Mais pour la plupart, ont-ils déclaré, «les conversations [sur Twitter] seraient rapidement prises en charge par des fanatiques et un mot erroné ferait dérailler toute la discussion. Nous avons pensé qu’il était nécessaire de créer un espace de discussion sûr où des voix alternatives pourraient être entendues.

La série a commencé doucement, avec un professeur d’anglais de Bakou et un étudiant arménien diplômé parlant simplement de ce que c’est d’être non-nationaliste dans leurs sociétés respectives. Mais il a depuis abordé des questions plus délicates, comme l’identité nationale, le statut des femmes dans le Caucase et le sort des personnes déplacées de leurs foyers lors du premier conflit il y a 30 ans.

«Nous n’essayons pas vraiment de lancer des débats, mais plutôt de créer une atmosphère permettant à chacun d’écouter vraiment ce que l’autre a à dire et d’essayer de comprendre ses positions et opinions», ont déclaré les modérateurs. «Bright Garden est conçu comme une plate-forme permettant aux gens ordinaires de se réengager et de s’écouter les uns les autres.»
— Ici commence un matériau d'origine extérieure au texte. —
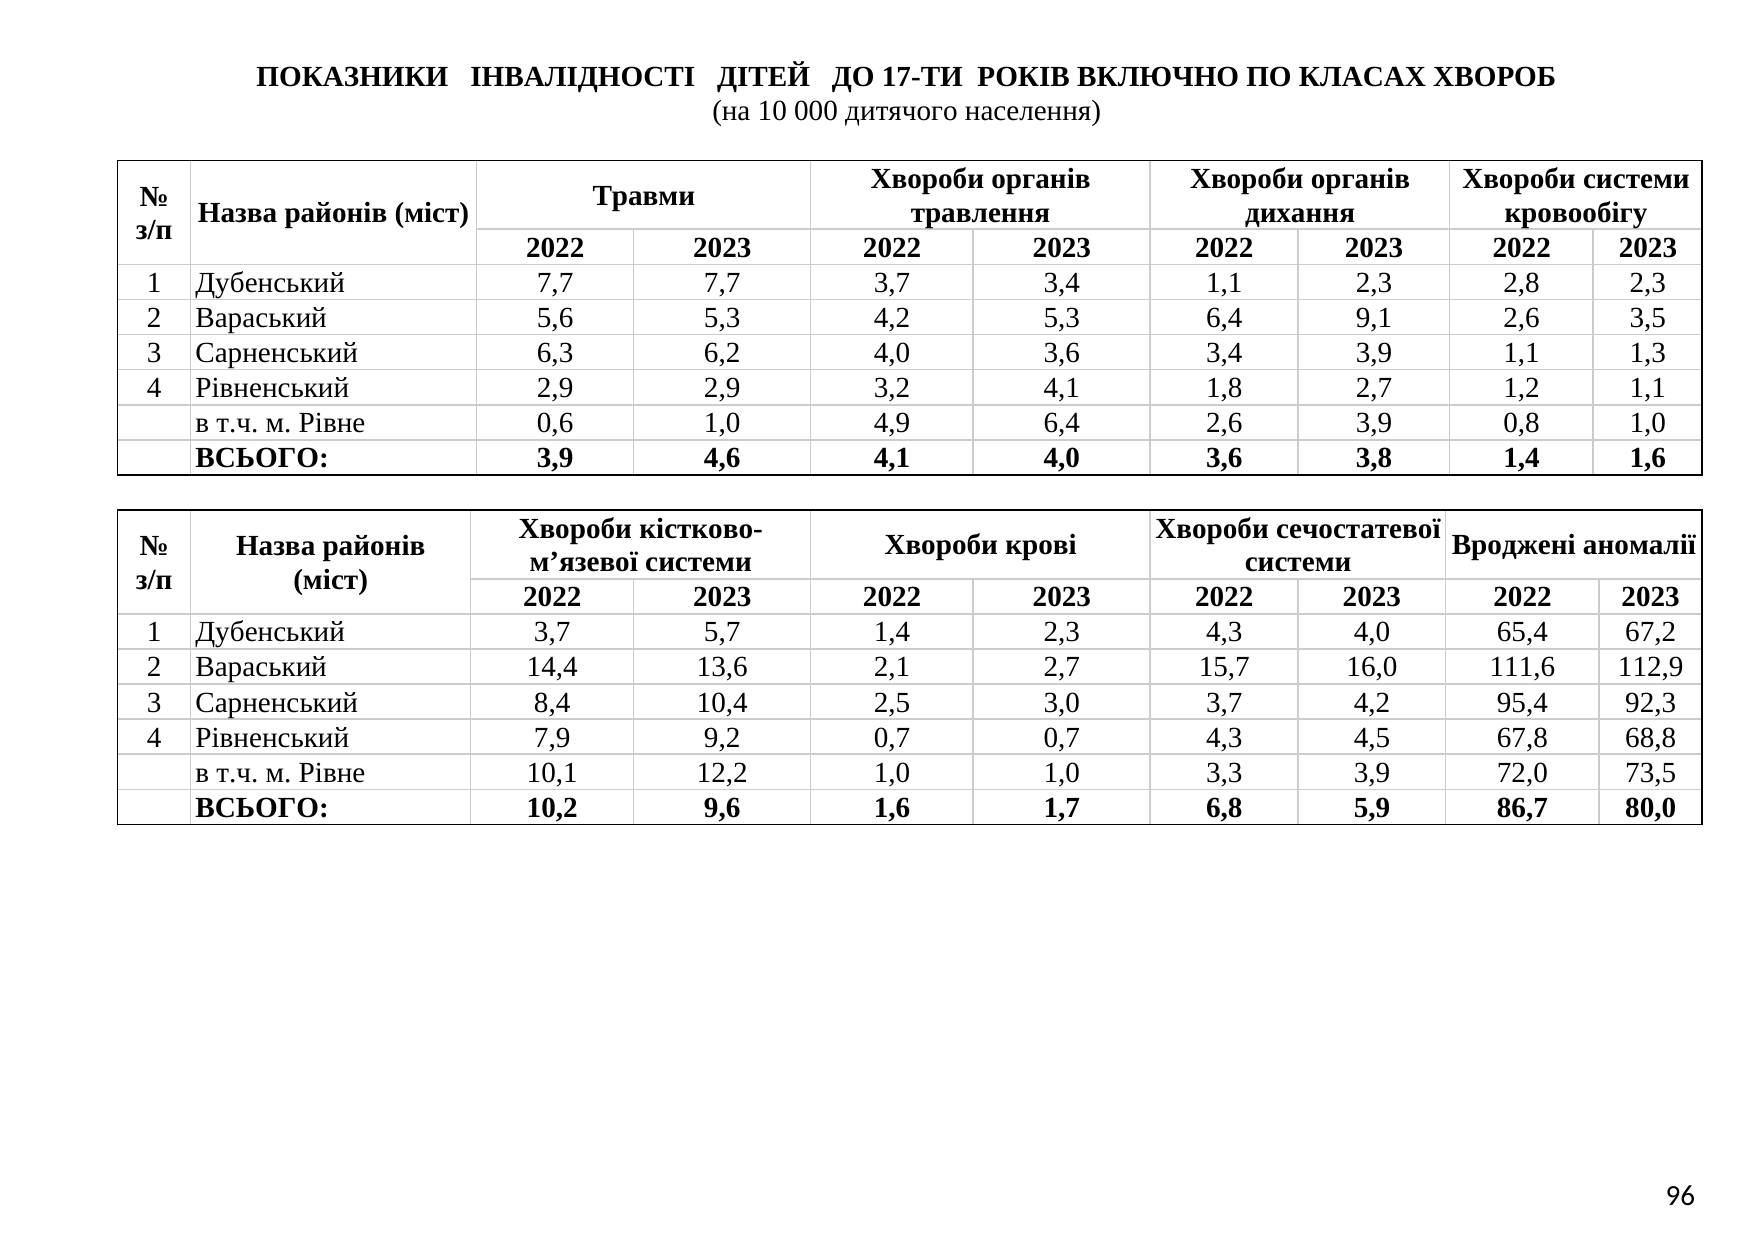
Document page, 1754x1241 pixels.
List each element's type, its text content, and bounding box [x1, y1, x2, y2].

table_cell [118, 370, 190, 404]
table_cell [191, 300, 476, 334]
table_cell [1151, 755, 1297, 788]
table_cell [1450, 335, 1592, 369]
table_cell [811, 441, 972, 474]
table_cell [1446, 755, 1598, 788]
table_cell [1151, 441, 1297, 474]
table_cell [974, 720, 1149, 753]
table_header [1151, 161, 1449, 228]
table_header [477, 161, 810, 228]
text (на 10 000 дитячого населення) [118, 93, 1695, 126]
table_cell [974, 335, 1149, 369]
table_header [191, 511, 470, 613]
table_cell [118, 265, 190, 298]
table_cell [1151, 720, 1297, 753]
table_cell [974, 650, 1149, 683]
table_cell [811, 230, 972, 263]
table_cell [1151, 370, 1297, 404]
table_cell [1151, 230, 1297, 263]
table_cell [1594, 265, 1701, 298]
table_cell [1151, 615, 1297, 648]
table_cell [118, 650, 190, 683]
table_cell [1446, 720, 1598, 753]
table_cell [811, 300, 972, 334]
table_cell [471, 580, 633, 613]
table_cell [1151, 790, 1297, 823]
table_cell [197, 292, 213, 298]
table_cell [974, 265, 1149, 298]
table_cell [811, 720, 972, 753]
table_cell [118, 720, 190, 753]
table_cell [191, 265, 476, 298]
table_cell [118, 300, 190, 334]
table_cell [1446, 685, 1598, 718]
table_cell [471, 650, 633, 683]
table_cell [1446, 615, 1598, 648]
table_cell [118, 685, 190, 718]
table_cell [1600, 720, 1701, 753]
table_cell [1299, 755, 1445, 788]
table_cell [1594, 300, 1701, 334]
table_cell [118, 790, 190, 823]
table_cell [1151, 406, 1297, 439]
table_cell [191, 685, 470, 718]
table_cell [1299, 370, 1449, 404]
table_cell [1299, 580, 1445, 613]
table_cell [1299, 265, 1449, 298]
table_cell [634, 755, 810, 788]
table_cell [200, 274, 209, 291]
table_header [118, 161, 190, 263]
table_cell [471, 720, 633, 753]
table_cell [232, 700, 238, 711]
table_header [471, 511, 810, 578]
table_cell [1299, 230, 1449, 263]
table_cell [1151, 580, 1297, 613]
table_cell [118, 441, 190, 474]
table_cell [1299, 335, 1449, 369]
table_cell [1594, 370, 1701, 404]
text ПОКАЗНИКИ ІНВАЛІДНОСТІ ДІТЕЙ ДО 17-ТИ РОКІВ ВКЛЮЧНО ПО КЛАСАХ ХВОРОБ [118, 59, 1695, 93]
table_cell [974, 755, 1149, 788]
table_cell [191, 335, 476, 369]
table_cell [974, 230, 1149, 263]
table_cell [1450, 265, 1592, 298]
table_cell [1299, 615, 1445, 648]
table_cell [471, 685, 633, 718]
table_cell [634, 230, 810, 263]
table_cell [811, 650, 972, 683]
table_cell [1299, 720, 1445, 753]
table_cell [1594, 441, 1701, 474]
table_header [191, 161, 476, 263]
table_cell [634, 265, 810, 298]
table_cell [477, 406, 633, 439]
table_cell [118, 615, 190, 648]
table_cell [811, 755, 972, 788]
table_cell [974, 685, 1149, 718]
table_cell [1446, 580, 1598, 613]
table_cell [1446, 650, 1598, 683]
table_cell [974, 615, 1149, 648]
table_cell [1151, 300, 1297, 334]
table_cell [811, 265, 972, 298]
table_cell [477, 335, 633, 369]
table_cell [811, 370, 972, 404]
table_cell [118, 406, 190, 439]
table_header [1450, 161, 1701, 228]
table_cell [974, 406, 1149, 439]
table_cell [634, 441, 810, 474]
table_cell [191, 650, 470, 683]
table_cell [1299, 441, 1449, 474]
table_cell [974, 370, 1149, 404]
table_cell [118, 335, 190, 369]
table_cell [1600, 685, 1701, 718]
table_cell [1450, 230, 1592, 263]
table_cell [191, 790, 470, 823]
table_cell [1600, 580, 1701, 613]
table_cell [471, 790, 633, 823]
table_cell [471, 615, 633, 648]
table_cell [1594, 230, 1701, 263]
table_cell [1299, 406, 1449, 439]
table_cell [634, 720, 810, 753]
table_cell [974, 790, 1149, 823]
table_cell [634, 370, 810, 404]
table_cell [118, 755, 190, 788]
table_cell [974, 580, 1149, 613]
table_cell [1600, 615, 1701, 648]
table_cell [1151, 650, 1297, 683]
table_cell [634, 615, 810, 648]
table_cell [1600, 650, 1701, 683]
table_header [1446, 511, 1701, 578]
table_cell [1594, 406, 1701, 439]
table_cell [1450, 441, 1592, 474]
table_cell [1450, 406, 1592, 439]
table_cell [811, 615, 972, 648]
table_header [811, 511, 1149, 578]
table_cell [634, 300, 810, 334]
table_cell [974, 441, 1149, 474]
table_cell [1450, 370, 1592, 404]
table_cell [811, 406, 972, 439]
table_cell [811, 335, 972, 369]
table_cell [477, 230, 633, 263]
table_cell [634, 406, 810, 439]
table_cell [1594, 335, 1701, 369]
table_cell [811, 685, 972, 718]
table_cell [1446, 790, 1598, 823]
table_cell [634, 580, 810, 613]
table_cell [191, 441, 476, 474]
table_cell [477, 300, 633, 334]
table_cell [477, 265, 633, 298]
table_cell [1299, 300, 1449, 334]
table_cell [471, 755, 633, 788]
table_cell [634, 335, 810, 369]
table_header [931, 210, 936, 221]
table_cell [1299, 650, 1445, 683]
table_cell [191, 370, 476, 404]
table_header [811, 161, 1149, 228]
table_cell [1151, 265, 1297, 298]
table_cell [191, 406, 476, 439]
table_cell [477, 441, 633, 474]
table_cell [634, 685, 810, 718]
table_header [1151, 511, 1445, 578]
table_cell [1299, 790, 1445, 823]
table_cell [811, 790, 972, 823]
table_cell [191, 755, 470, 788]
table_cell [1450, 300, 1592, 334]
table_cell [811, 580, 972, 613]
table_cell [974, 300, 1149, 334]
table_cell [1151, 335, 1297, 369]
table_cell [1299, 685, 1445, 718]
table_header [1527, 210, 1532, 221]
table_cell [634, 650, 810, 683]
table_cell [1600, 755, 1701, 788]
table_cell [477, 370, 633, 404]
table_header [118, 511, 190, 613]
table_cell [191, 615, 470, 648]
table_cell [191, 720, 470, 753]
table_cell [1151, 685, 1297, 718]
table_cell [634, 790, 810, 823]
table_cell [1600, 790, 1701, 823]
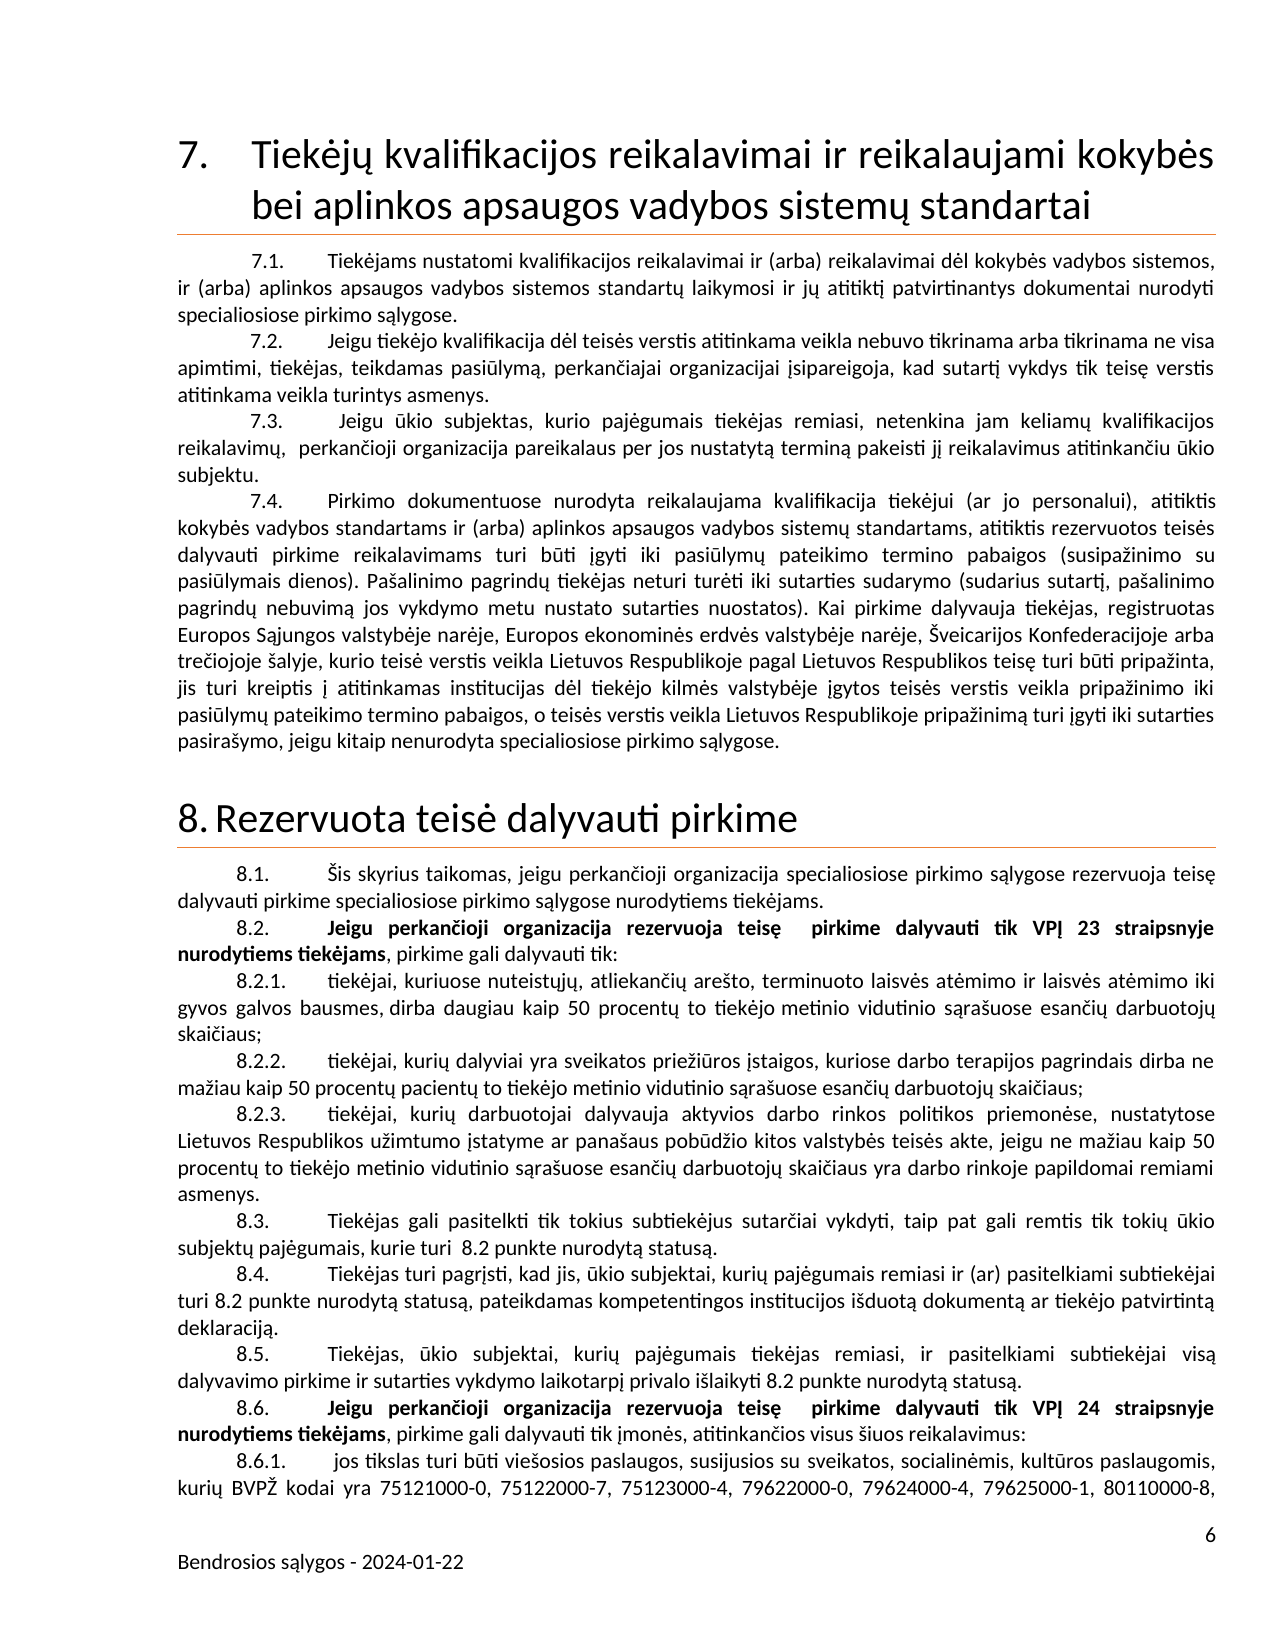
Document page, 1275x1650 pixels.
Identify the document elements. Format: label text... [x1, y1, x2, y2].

list Šis skyrius taikomas, jeigu perkančioji organizacija specialiosiose pirkimo sąlygose rezervuoja teisę dalyvauti pirkime specialiosiose pirkimo sąlygose nurodytiems tiekėjams. [177, 860, 1216, 914]
list Tiekėjas, ūkio subjektai, kurių pajėgumais tiekėjas remiasi, ir pasitelkiami subtiekėjai visą dalyvavimo pirkime ir sutarties vykdymo laikotarpį privalo išlaikyti 8.2 punkte nurodytą statusą. [177, 1340, 1216, 1394]
list Tiekėjams nustatomi kvalifikacijos reikalavimai ir (arba) reikalavimai dėl kokybės vadybos sistemos, ir (arba) aplinkos apsaugos vadybos sistemos standartų laikymosi ir jų atitiktį patvirtinantys dokumentai nurodyti specialiosiose pirkimo sąlygose. [177, 248, 1216, 328]
list Jeigu ūkio subjektas, kurio pajėgumais tiekėjas remiasi, netenkina jam keliamų kvalifikacijos reikalavimų, perkančioji organizacija pareikalaus per jos nustatytą terminą pakeisti jį reikalavimus atitinkančiu ūkio subjektu. [177, 408, 1216, 488]
list Tiekėjas turi pagrįsti, kad jis, ūkio subjektai, kurių pajėgumais remiasi ir (ar) pasitelkiami subtiekėjai turi 8.2 punkte nurodytą statusą, pateikdamas kompetentingos institucijos išduotą dokumentą ar tiekėjo patvirtintą deklaraciją. [177, 1260, 1216, 1340]
list Pirkimo dokumentuose nurodyta reikalaujama kvalifikacija tiekėjui (ar jo personalui), atitiktis kokybės vadybos standartams ir (arba) aplinkos apsaugos vadybos sistemų standartams, atitiktis rezervuotos teisės dalyvauti pirkime reikalavimams turi būti įgyti iki pasiūlymų pateikimo termino pabaigos (susipažinimo su pasiūlymais dienos). Pašalinimo pagrindų tiekėjas neturi turėti iki sutarties sudarymo (sudarius sutartį, pašalinimo pagrindų nebuvimą jos vykdymo metu nustato sutarties nuostatos). Kai pirkime dalyvauja tiekėjas, registruotas Europos Sąjungos valstybėje narėje, Europos ekonominės erdvės valstybėje narėje, Šveicarijos Konfederacijoje arba trečiojoje šalyje, kurio teisė verstis veikla Lietuvos Respublikoje pagal Lietuvos Respublikos teisę turi būti pripažinta, jis turi kreiptis į atitinkamas institucijas dėl tiekėjo kilmės valstybėje įgytos teisės verstis veikla pripažinimo iki pasiūlymų pateikimo termino pabaigos, o teisės verstis veikla Lietuvos Respublikoje pripažinimą turi įgyti iki sutarties pasirašymo, jeigu kitaip nenurodyta specialiosiose pirkimo sąlygose. [177, 488, 1216, 754]
list tiekėjai, kurių darbuotojai dalyvauja aktyvios darbo rinkos politikos priemonėse, nustatytose Lietuvos Respublikos užimtumo įstatyme ar panašaus pobūdžio kitos valstybės teisės akte, jeigu ne mažiau kaip 50 procentų to tiekėjo metinio vidutinio sąrašuose esančių darbuotojų skaičiaus yra darbo rinkoje papildomai remiami asmenys. [177, 1100, 1216, 1207]
list Jeigu tiekėjo kvalifikacija dėl teisės verstis atitinkama veikla nebuvo tikrinama arba tikrinama ne visa apimtimi, tiekėjas, teikdamas pasiūlymą, perkančiajai organizacijai įsipareigoja, kad sutartį vykdys tik teisę verstis atitinkama veikla turintys asmenys. [177, 328, 1216, 408]
list Jeigu perkančioji organizacija rezervuoja teisę pirkime dalyvauti tik VPĮ 23 straipsnyje nurodytiems tiekėjams, pirkime gali dalyvauti tik: [177, 914, 1216, 967]
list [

L’origine populaire de ces nouveaux projets contraste avec les innombrables projets de consolidation de la paix gérés par des ONG qui ont réuni des Arméniens et des Azerbaïdjanais avant la guerre pour tenter de réduire la méfiance entre les deux sociétés. Ces efforts sont devenus un sac de frappe courant depuis que la guerre a éclaté, car l’intérêt manifeste de nombreux anciens participants pour la paix s’est rapidement révélé superficiel et peu sincère.

«Le modèle des ONG libérales n’est pas assez flexible pour rassembler les voix de manière constructive», a déclaré Leon Aslanov, universitaire et activiste basé au Royaume-Uni qui travaille dans le Caucase. «C’est un processus bureaucratique et il ne donne aucun résultat. Les gens se sont rencontrés dans des ateliers de temps en temps [et ensuite] pendant la guerre, 95% d’entre eux sont retournés au discours nationaliste de leur société respective.

Aslanov est l’un des fondateurs d’une autre nouvelle initiative, les pourparlers du Caucase , qui a été créée peu de temps avant que la guerre n’éclate l’année dernière, en juin. Il était à l’origine conçu comme une sorte d’annexe du Caucase d’un mouvement européen de gauche, DiEM25 , et non pour traiter spécifiquement du conflit. « Mais nous y avons été contraints à cause des événements », a déclaré Aslanov à Eurasianet.

Pendant la guerre, les pourparlers du Caucase ont organisé une pétition appelant à la paix qui est devenue la source de controverses , en particulier en Azerbaïdjan. Depuis lors, il a produit une gamme éclectique de sorties comprenant des podcasts, des discussions sur YouTube et une série d’entretiens avec des personnes anonymes des deux côtés sur leurs rencontres personnelles avec l’autre. «Nous essayons d’en faire un espace de discussion plus organique et plus ouvert», a déclaré Aslanov.

Ce thème de base est souligné par toutes les nouvelles initiatives. «N’oubliez pas que nous ne sommes ni des politiciens ni des historiens. Nous sommes des gens qui veulent de la place », explique l’énoncé de mission de Kavkazskiy Perekrestok. «Alors, laissez l’histoire aux historiens et la politique aux politiciens. Nous allons simplement parler comme des gens normaux.

Jean Eckian
Author: Jean Eckian

Ancien journaliste reporter d’images, Jean Eckian devient Directeur Artistique des sociétés discographiques CBS et EMI Pathé-Marconi. Il a par ailleurs réalisé de nombreuses photos de pochettes de disques. Directeur de Production de films publicitaires (Europe 1, Citroën) et réalisateur de films institutionnels et de reportages (Les 90 ans du Fouquet’s, l’Intégration…), il écrit ensuite pour la presse de la Chanson et anime sur MFM les émissions "Les Histoires d’Amour de l’Histoire de France" et un éphéméride du siècle passé en chansons (Alors Raconte). Co-organisateur du disque "Pour toi Arménie" avec Charles Aznavour et Levon Sayan, Jean Eckian est aussi l’auteur du livre "Vous êtes nés le même jour que…" Il écrit aujourd‘hui pour la presse de la communauté arménienne de France et de l’étranger et a créé le Mémorial Mondial du Génocide des Arméniens sur internet.